Pembicaraan selesai. Ayu duduk di kursi kantor sekolah. Rasa khawatir akan kondisi Yudhis membuat memori saat bersama muncul kembali. Yudhis, pria berhidung mancung, dengan kulit bersih dan alis mata tebal itu belum bisa hilang dari nurani dan pikirannya.
[Apa kabar, Mas?]
Pesan dia kirim ke Yudhis melalui aplikasi hijau.
Tak ada jawaban, tak ada tanda bahwa pria itu sedang online.
Menarik napas dalam-dalam, Ayu kemudian berdiri lalu pergi meninggalkan ruangan itu.
**
Anita menyiapkan makan siang untuk Yudhis. Pria itu masih berada di kamarnya setelah pagi yang buruk. Secangkir kopi tidak menolongnya untuk lebih baik. Justru dia harus kembali terkapar di ranjang.
"Kamu nggak perlu sibuk ngurusin aku, Anita," ujar Yudhis ketika perempuan itu meletakkan makan siang di nakas.
"Aku nggak sibuk, Mas," balasnya. "Mas Yudhis bisa duduk? Mas harus makan."
Yudhis mengangguk.
"Nanti aja aku makan. Kamu lebih baik balik ke kantor."
"Tapi, Mas ...."
"Aku akan makan nanti. Sekarang mau istirahat dulu. Aku nggak apa-apa. Pergilah."
"Mas Yudhis yakin nggak apa-apa?"
Pria itu mengangguk.
"Oh iya, ini ada minuman hangat racikan aku untuk Mas Yudhis. Diminum ya."
Perempuan memakai setelan kantor berwarna merah sebatas lutut itu menunjukkan gelas isinya masih berasap.
Kembali dia mengangguk lalu mengucapkan terima kasih.
"Kalau begitu aku balik kantor dulu ya.
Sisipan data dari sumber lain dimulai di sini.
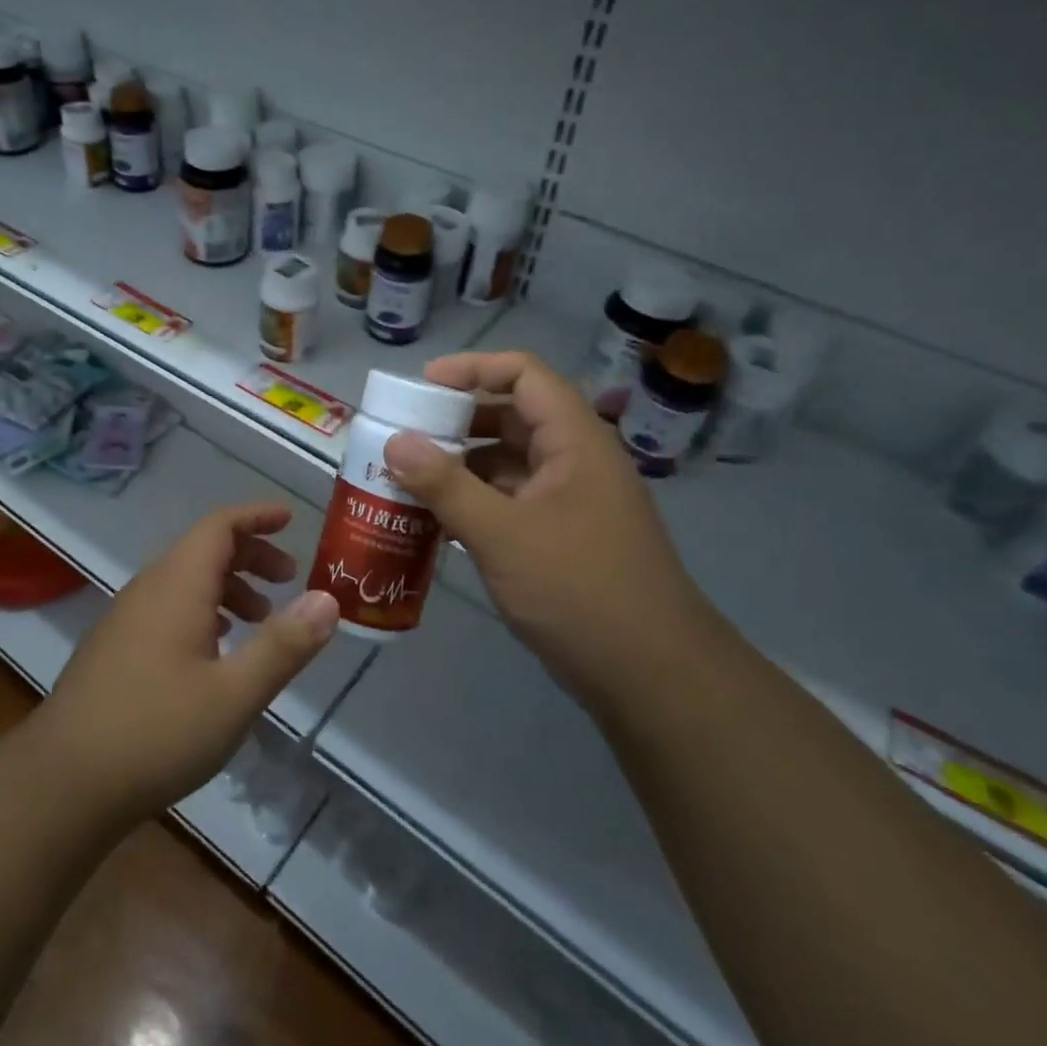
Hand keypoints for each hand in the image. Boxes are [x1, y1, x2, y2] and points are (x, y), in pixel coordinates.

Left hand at [33, 502, 338, 828]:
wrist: (63, 782)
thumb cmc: (157, 732)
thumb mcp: (235, 694)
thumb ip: (284, 645)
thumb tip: (327, 599)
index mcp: (177, 584)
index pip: (220, 525)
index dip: (257, 516)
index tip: (290, 519)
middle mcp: (149, 588)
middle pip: (203, 549)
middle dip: (250, 554)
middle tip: (288, 578)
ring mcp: (126, 617)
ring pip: (185, 579)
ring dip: (227, 586)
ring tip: (260, 617)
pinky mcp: (115, 647)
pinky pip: (167, 606)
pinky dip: (202, 610)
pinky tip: (215, 649)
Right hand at [382, 351, 717, 702]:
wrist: (651, 676)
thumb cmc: (579, 589)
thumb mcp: (503, 534)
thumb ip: (445, 485)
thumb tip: (394, 442)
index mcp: (575, 441)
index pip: (524, 375)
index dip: (473, 368)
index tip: (422, 387)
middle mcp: (575, 461)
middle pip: (512, 416)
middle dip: (457, 421)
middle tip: (404, 435)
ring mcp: (570, 501)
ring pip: (508, 463)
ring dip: (461, 465)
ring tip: (407, 477)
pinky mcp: (561, 537)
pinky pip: (510, 501)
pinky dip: (474, 502)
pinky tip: (435, 520)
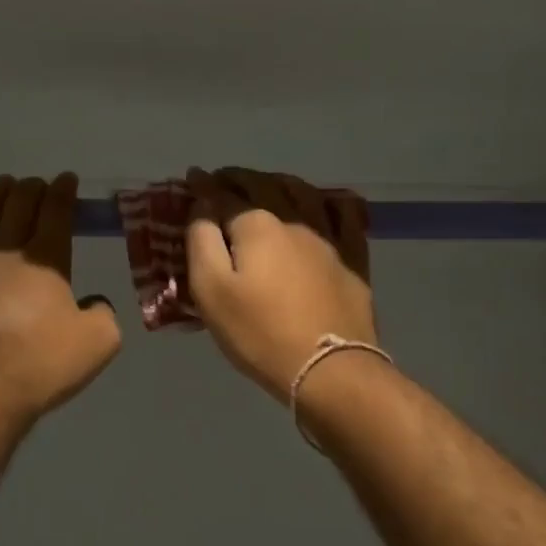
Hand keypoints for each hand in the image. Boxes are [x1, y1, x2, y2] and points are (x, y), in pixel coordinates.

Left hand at [0, 173, 121, 420]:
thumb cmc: (43, 364)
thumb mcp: (99, 342)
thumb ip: (103, 312)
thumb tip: (92, 302)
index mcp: (48, 259)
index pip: (57, 212)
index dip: (64, 192)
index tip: (67, 179)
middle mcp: (7, 249)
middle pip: (20, 206)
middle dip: (32, 189)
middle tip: (37, 184)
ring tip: (4, 182)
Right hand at [183, 167, 377, 401]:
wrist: (328, 368)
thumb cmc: (259, 332)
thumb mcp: (211, 290)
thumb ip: (201, 241)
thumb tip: (203, 205)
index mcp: (256, 224)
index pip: (223, 195)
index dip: (204, 186)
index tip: (193, 178)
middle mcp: (294, 218)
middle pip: (262, 185)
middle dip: (238, 178)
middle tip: (223, 179)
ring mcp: (328, 235)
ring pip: (302, 192)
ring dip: (278, 181)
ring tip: (265, 182)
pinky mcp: (353, 257)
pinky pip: (344, 213)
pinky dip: (328, 200)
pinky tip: (322, 200)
Nanti malam aku masakin lagi."
Anita bangun kemudian melangkah keluar kamar. Yudhis tak merespon, dia memejamkan mata mencoba untuk tidur.
Saat berada di depan pintu rumah Yudhis, langkah Anita terhenti melihat perempuan berjilbab baru saja turun dari motor tepat di depan pagar.
Tak hanya Anita, perempuan berjilbab itu pun tampak mengurungkan niatnya untuk membuka pagar.